Muchos piensan que la clave para ser una buena madre es la autoflagelación. La madre se recrimina cómo pudo haber hecho mejor las cosas con sus hijos: si hubiera celebrado más aquellos rayones de colores en una hoja de papel o si hubiera expresado de manera distinta el perpetuo asombro que aquella persona tan diminuta le produce.
A la madre le celebran la vida que carga en el vientre con promesas de eterna transformación, como si hacerse madre significara dejar de ser lo que se es. En realidad, uno es lo que es y convertirse en madre —si bien remueve aspectos que yacen en lo profundo— no trasforma a la persona en un ser distinto.
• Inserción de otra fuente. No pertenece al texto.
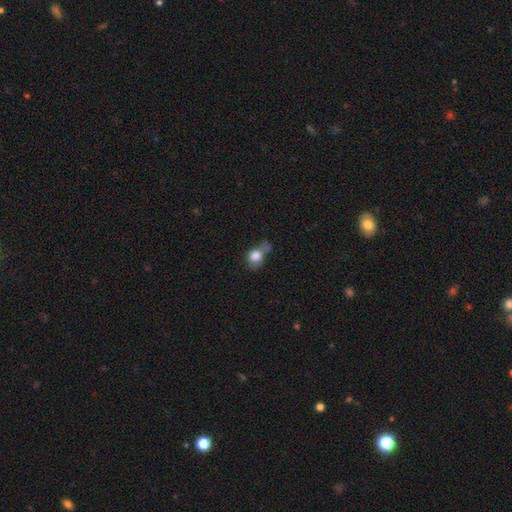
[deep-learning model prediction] Morphology: type=smooth (76%); roundness=round (51%); merging=major disturbance (29%).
La madre es una mujer ocupada en resolver las constantes dudas de lo que ser madre realmente significa. Entra a la maternidad como si entrara a otra dimensión, pues la sociedad y la familia se han encargado de dibujarla de esa manera: leen el tratado de “lo permitido” y “lo negado” para una madre y luego, a través de insulsos baberos y ropa, continúan entregando leyendas como “Mamá me ama”, “Soy el nene(a) consentido(a) de mamá”. Ella, la madre, pretende entusiasmo, cuando en realidad intenta solucionar la interminable incertidumbre que su pequeño(a) le provoca. ¿A quién acudir con las verdaderas dudas sobre la maternidad, sin temor a ser catalogada como depresiva o mujer que niega su realidad?
Las dudas reales y certeras que la madre puede tener son: ¿por qué me siento tan lejana?, ¿cuándo va a crecer este bebé?, ¿por qué no siento esa plenitud iluminada de la que tanto me hablaron?, ¿regresaré a mi cuerpo alguna vez?, ¿me acompañará alguien en la crianza de mi hijo? Y es que el mundo de la madre se separa del resto. Le venden “looks de mamá”, “zapatos de mamá”, “clases de maternidad”… La orillan a un mundo en donde sólo hay otras mamás que no hacen sino hablar de sus hijos y de otras mamás.
La maternidad no se trata solamente de la relación que la madre lleva con sus hijos, o del rol que ésta desarrolla con ellos —la dinámica de convivencia. Es una forma de vida en la que, de pronto, nuevas reglas se imponen, reglas que pueden llenar de culpa a la madre.
La madre ama a sus hijos entregando su dedicación y paciencia. Pero la madre también se quebranta, tiene dudas, muchas veces quisiera estar haciendo otras cosas, platicando de algo más, descubriendo un mundo distinto. ¿Admitir esto la hace mala? Por otro lado, la madre que decide trabajar —porque quiere, porque necesita tener un tiempo propio, único y privado—, ¿es mala madre? En el fondo, sí, porque ella es la que se recrimina el tiempo que pasa alejada de sus hijos, la que se pregunta cómo podría hacer mejor las cosas, ser más paciente, más entretenida, más juguetona, más interesada en sus actividades… Piensa que el hecho de no querer pasar todo el tiempo con sus hijos la hace mala.
La madre piensa que la felicidad de sus hijos depende completamente de ella. Carga la eterna responsabilidad de sus logros y fracasos. Asume con tal efervescencia este rol, que se olvida de mirar a los hijos como personas que —en efecto, salieron de ella— son seres independientes con un mundo propio.
¿Cómo se sentiría el niño en relación con su propia felicidad si la madre hiciera lo que piensa y desea? Y, en este sentido, me refiero a la madre que se ocupa de sus hijos, la que está alerta de lo que hacen, entibia la leche y los duerme… estoy hablando de la madre que desea lo mejor para sus hijos y considera que lo mejor para ellos es proveer sin fatiga.
¿Qué pasaría si nos liberáramos de tan fatigadas ideas y nos relajáramos un poco? ¿Qué pasaría si, en vez de obligar a la madre a cumplir con las expectativas sociales impuestas, nos esforzáramos en mirarla como un ser completo? ¿Qué pasaría si liberáramos a la madre de la perfección?